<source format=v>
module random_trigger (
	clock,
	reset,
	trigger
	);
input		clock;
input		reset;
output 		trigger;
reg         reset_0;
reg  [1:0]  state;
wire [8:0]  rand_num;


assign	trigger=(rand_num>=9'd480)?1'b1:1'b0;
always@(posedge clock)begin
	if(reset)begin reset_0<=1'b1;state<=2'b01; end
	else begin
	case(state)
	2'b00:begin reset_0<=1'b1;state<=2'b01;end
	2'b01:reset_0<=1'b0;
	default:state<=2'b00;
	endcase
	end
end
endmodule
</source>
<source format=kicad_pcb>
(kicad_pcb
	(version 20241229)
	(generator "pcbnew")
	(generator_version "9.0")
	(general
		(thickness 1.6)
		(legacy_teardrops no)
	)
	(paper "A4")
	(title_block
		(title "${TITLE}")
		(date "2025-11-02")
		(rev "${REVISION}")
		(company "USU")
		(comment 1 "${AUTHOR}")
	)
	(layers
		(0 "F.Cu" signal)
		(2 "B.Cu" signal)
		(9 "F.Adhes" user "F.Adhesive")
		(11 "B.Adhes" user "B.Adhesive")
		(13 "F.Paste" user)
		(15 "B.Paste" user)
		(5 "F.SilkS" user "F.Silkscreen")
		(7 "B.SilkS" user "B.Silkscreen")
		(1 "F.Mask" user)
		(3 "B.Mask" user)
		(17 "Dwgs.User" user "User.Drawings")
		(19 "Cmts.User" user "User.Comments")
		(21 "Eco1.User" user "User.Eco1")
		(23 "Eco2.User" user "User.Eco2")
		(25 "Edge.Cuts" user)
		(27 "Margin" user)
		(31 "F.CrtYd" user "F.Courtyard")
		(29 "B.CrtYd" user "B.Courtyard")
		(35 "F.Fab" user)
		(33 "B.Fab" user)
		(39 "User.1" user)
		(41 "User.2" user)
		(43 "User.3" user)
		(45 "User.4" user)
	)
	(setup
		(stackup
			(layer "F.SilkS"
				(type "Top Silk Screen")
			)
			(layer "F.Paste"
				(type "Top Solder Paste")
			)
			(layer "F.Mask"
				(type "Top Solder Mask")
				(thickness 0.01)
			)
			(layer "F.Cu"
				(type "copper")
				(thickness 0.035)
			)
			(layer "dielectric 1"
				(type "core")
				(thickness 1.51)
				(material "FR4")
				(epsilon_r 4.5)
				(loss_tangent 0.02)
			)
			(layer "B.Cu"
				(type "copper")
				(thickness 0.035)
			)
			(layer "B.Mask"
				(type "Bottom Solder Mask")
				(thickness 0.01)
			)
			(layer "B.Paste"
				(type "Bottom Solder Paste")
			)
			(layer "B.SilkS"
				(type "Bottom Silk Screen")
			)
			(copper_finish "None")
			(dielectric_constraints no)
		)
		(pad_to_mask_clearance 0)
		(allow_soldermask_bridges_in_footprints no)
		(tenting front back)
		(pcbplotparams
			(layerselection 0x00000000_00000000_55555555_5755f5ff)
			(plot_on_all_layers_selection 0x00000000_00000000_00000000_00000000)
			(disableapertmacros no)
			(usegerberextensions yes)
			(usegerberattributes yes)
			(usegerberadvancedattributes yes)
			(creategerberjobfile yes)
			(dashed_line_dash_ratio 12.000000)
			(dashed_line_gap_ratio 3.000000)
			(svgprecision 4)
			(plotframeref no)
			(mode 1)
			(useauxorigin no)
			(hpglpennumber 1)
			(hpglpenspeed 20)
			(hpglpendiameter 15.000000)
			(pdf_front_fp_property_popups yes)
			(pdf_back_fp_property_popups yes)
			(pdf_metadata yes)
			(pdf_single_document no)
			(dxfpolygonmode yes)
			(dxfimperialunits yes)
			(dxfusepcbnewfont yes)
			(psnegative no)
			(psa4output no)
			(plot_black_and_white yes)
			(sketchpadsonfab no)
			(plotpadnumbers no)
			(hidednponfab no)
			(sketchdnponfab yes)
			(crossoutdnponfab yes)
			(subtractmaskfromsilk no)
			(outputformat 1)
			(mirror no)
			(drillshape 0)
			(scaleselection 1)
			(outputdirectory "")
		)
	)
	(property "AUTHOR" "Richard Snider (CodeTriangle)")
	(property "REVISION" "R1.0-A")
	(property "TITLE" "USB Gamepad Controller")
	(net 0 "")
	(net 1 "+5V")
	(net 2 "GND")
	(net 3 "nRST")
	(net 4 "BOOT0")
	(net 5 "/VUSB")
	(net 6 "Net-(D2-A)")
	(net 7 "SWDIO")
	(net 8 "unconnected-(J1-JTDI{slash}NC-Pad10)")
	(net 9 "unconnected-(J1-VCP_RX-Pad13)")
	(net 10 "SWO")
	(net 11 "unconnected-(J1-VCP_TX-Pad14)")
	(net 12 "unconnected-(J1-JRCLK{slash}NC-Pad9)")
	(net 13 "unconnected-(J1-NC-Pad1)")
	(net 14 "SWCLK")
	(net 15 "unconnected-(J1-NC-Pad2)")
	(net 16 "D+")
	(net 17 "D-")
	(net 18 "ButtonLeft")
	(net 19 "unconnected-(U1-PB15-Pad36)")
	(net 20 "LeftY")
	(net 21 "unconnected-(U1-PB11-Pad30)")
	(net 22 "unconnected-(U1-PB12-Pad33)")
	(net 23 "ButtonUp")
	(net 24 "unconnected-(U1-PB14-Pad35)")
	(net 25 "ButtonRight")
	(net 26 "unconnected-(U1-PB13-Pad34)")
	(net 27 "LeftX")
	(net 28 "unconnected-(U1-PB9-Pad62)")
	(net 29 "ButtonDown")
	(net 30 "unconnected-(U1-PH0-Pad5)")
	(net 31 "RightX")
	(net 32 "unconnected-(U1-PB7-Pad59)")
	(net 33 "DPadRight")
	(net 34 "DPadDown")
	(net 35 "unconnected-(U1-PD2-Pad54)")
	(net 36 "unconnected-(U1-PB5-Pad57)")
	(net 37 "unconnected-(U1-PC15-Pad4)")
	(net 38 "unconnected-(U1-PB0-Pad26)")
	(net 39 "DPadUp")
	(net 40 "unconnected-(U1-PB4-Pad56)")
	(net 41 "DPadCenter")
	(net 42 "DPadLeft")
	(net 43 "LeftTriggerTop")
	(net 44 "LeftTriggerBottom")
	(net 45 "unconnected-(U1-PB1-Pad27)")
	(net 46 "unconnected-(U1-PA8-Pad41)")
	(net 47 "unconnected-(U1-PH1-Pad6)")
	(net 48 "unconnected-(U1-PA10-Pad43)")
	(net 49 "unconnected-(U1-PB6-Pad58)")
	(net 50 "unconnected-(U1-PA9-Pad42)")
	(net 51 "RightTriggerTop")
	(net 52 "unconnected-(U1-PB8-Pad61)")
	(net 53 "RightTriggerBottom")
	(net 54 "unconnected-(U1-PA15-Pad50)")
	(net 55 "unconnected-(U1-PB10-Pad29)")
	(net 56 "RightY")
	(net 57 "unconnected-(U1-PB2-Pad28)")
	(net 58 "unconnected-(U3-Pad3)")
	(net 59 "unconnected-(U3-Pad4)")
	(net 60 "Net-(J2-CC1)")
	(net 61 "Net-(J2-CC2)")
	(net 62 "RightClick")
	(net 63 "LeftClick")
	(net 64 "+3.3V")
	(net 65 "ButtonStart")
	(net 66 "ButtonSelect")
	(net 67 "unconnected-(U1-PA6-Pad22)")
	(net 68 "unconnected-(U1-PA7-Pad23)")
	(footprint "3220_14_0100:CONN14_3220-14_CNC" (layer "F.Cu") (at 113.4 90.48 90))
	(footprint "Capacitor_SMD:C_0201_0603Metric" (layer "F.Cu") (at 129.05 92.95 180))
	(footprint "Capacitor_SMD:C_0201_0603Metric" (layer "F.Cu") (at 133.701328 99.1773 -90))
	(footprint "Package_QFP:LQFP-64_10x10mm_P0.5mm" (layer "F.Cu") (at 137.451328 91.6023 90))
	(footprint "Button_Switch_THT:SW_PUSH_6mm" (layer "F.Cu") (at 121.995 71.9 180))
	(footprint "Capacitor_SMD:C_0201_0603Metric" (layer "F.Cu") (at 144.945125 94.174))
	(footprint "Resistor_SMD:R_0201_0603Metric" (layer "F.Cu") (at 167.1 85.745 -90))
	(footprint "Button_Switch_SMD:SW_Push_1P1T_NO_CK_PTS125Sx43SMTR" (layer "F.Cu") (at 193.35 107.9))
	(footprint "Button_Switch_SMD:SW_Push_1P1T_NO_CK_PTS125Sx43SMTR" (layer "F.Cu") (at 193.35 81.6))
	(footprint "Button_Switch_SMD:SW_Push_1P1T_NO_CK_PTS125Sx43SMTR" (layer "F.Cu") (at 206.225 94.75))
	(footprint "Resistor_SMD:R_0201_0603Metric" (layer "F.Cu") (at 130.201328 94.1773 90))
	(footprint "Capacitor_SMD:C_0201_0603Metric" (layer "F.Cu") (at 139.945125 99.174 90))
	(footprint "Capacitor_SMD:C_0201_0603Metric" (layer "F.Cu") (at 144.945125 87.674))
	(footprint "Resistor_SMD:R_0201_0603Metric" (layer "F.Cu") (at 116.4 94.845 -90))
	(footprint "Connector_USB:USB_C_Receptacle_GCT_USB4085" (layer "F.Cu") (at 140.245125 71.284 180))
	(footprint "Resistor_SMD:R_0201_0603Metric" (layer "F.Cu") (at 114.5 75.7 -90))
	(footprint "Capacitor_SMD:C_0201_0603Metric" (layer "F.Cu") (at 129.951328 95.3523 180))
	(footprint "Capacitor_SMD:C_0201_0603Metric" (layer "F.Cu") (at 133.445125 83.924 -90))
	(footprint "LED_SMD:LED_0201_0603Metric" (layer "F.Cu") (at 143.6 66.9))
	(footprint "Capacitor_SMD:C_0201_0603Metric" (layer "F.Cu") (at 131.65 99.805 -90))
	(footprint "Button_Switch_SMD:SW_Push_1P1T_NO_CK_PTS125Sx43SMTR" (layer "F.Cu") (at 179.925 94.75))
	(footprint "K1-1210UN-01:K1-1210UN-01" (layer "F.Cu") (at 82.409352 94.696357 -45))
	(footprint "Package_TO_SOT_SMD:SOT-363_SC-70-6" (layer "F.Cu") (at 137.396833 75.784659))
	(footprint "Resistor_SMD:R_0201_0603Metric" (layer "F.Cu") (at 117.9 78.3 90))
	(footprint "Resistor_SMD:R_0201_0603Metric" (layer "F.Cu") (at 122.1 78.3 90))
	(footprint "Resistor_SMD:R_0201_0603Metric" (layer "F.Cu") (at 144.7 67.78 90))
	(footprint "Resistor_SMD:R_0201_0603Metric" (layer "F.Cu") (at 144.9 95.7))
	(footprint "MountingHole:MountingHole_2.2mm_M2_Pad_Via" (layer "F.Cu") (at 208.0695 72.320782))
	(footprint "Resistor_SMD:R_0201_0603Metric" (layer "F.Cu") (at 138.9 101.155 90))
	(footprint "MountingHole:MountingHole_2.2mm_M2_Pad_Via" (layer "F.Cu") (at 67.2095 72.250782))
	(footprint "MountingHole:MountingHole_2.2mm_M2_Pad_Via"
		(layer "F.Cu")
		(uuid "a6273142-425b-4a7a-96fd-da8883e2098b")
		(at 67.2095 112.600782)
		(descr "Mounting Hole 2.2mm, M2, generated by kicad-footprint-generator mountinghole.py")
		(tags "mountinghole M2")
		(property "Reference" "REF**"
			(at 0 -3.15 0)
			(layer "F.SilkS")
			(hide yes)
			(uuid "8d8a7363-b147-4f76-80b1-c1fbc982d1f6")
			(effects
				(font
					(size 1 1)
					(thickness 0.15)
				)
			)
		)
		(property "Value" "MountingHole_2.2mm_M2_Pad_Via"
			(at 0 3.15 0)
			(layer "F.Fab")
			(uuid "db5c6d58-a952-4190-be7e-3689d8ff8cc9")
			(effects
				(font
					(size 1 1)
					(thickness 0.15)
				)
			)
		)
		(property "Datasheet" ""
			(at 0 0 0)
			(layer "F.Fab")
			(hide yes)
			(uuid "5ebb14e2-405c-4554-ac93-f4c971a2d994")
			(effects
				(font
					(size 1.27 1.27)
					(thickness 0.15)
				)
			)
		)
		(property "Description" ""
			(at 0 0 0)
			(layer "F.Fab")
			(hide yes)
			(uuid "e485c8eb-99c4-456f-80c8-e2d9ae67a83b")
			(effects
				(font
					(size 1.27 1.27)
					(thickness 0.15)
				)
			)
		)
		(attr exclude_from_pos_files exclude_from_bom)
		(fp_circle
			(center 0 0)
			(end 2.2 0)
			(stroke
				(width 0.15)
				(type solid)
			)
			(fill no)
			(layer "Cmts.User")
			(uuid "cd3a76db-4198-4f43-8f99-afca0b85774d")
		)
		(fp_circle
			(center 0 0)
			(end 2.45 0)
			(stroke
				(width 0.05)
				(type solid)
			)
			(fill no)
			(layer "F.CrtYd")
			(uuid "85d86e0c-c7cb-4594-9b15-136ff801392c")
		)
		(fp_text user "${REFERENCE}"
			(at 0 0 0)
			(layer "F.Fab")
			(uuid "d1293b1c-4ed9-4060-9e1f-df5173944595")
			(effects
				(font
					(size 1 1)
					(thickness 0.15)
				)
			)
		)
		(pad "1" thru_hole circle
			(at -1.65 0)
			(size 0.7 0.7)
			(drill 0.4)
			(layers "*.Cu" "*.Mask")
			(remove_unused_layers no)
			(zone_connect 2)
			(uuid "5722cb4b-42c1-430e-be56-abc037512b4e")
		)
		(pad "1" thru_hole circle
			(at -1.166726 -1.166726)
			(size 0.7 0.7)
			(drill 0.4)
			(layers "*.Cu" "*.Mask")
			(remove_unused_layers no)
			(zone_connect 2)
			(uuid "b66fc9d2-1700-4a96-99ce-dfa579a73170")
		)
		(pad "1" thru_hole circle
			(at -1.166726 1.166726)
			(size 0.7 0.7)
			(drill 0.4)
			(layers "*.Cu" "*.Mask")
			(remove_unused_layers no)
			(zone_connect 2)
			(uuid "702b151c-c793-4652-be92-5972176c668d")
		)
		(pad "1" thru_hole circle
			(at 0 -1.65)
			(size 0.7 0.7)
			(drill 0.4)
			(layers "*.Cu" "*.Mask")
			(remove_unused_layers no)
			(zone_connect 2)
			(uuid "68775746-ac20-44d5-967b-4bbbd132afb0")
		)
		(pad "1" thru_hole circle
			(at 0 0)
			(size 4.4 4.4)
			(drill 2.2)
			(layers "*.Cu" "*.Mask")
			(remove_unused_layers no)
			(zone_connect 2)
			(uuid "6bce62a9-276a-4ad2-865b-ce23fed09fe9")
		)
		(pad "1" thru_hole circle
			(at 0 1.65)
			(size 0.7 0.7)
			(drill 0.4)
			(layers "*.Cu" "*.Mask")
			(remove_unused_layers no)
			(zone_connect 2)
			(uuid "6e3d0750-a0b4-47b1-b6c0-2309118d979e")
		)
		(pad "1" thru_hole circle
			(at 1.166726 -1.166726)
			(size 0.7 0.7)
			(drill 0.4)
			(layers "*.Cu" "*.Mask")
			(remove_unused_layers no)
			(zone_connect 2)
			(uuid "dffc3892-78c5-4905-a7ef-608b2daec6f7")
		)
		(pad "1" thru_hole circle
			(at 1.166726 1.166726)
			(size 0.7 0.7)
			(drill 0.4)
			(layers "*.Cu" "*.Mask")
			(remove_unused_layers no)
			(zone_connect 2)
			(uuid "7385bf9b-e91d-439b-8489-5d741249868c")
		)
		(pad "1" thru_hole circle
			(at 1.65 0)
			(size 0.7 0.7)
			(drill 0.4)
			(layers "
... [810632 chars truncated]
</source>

◇ ◇ ◇

__TASK TO CARRY OUT__.
If a line in the records above has the word "Paste", copy it out.

__ANSWER FOR THIS EXERCISE__.
		(13 "F.Paste" user)
		(15 "B.Paste" user)
			(layer "F.Paste"
				(type "Top Solder Paste")
			(layer "B.Paste"
				(type "Bottom Solder Paste")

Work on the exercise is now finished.